= What to produce =
Below are entries; output exactly the lines from the one with "For a transition" to the one with "keywords exist for", both included, and nothing else.

Start of Provided information

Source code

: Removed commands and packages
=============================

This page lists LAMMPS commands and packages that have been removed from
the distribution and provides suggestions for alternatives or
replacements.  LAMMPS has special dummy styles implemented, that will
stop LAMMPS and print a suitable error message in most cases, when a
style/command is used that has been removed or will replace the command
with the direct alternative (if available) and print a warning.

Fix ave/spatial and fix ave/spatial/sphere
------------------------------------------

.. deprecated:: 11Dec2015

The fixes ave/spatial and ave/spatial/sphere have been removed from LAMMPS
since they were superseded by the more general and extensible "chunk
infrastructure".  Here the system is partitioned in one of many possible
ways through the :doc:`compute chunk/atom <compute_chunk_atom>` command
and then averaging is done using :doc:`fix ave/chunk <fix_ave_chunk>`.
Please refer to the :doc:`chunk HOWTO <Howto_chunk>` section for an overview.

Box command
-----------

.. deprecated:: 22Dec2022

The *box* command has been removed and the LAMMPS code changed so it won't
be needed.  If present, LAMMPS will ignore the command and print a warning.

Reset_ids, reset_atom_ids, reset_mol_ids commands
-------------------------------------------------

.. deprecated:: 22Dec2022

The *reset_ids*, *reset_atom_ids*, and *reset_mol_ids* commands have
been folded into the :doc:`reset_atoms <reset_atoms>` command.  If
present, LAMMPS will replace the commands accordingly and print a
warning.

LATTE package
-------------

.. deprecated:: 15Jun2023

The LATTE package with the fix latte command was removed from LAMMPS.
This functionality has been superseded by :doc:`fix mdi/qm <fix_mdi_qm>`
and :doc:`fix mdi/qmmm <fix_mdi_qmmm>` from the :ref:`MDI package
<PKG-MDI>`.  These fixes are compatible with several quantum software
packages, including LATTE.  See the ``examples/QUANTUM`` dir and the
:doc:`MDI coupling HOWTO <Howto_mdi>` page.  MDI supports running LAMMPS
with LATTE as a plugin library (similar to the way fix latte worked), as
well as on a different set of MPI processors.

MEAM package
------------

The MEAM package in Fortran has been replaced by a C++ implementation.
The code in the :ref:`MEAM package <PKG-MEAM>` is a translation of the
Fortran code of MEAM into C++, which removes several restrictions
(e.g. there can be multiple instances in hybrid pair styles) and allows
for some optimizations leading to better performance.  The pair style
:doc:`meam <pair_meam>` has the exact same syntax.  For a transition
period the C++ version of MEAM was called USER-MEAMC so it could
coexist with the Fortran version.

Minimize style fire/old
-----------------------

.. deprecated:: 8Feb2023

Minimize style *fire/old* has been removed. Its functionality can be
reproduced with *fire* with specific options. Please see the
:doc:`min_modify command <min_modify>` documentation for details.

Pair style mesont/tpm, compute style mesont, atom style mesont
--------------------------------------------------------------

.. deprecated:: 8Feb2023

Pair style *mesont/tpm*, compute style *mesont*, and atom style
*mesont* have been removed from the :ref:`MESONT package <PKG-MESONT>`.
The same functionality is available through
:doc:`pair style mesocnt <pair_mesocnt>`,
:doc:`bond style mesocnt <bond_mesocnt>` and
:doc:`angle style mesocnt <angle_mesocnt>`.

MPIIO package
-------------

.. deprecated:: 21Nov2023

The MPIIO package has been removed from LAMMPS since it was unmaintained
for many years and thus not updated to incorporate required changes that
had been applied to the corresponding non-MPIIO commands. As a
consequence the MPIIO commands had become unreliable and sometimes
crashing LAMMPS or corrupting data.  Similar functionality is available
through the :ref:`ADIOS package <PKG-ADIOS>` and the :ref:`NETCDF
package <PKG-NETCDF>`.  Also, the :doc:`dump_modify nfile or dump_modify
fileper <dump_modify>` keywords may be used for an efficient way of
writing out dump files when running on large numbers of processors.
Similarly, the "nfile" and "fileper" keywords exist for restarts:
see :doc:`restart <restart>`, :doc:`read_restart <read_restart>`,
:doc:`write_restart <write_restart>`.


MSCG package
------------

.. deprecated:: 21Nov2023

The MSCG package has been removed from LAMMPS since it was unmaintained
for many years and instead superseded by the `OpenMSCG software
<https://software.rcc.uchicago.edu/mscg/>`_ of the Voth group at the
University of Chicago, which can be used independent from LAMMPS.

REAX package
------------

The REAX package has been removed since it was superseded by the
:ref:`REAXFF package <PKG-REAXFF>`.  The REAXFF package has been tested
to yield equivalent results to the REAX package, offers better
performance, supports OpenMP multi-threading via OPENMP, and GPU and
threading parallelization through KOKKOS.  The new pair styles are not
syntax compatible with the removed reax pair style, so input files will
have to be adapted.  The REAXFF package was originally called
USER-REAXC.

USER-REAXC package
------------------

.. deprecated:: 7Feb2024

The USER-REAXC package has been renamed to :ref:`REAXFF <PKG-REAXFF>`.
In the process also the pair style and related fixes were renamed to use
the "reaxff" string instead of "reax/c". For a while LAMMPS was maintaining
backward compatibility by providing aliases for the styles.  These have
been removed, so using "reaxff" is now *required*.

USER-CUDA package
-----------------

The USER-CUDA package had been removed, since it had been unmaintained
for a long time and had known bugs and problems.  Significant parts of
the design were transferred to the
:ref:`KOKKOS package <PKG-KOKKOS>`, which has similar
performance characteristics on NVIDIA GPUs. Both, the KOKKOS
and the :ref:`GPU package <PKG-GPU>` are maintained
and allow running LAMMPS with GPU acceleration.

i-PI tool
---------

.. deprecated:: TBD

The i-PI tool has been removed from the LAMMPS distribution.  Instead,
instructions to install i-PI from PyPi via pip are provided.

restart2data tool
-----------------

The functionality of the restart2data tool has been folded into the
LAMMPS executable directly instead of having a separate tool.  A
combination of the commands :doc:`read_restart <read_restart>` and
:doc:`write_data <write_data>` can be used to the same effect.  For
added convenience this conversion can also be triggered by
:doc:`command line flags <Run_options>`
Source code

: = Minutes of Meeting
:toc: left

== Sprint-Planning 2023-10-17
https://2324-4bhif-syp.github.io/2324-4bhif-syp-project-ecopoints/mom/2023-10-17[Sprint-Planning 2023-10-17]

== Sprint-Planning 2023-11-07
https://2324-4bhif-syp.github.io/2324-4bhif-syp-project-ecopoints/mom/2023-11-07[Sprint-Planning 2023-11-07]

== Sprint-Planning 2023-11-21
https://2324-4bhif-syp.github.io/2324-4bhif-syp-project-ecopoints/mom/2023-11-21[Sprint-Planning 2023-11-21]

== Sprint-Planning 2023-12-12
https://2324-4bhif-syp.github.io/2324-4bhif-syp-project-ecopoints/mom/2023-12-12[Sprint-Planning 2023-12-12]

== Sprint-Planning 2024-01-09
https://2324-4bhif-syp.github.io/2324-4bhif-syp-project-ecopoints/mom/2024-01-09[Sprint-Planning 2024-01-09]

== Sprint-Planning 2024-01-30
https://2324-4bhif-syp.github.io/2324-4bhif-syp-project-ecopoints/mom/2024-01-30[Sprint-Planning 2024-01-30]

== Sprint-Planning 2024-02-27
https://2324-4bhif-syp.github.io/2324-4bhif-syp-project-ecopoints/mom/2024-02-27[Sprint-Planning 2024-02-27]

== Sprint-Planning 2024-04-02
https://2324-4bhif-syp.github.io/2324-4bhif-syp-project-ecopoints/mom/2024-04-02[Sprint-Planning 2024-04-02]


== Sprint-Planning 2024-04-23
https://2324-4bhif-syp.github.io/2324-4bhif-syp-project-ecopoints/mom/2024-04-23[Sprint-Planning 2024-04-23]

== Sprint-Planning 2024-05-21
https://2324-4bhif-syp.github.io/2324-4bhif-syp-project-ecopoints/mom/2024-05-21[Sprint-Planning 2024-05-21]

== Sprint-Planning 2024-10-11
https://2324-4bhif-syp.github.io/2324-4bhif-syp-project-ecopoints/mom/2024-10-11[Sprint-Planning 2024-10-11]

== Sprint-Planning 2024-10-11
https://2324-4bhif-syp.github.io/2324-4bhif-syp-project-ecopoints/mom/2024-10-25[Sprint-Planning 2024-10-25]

End of Provided information

= Result for this exercise =
:doc:`meam <pair_meam>` has the exact same syntax.  For a transition
period the C++ version of MEAM was called USER-MEAMC so it could
coexist with the Fortran version.

Minimize style fire/old
-----------------------

.. deprecated:: 8Feb2023

Minimize style *fire/old* has been removed. Its functionality can be
reproduced with *fire* with specific options. Please see the
:doc:`min_modify command <min_modify>` documentation for details.

Pair style mesont/tpm, compute style mesont, atom style mesont
--------------------------------------------------------------

.. deprecated:: 8Feb2023

Pair style *mesont/tpm*, compute style *mesont*, and atom style
*mesont* have been removed from the :ref:`MESONT package <PKG-MESONT>`.
The same functionality is available through
:doc:`pair style mesocnt <pair_mesocnt>`,
:doc:`bond style mesocnt <bond_mesocnt>` and
:doc:`angle style mesocnt <angle_mesocnt>`.

MPIIO package
-------------

.. deprecated:: 21Nov2023

The MPIIO package has been removed from LAMMPS since it was unmaintained
for many years and thus not updated to incorporate required changes that
had been applied to the corresponding non-MPIIO commands. As a
consequence the MPIIO commands had become unreliable and sometimes
crashing LAMMPS or corrupting data.  Similar functionality is available
through the :ref:`ADIOS package <PKG-ADIOS>` and the :ref:`NETCDF
package <PKG-NETCDF>`.  Also, the :doc:`dump_modify nfile or dump_modify
fileper <dump_modify>` keywords may be used for an efficient way of
writing out dump files when running on large numbers of processors.
Similarly, the "nfile" and "fileper" keywords exist for restarts:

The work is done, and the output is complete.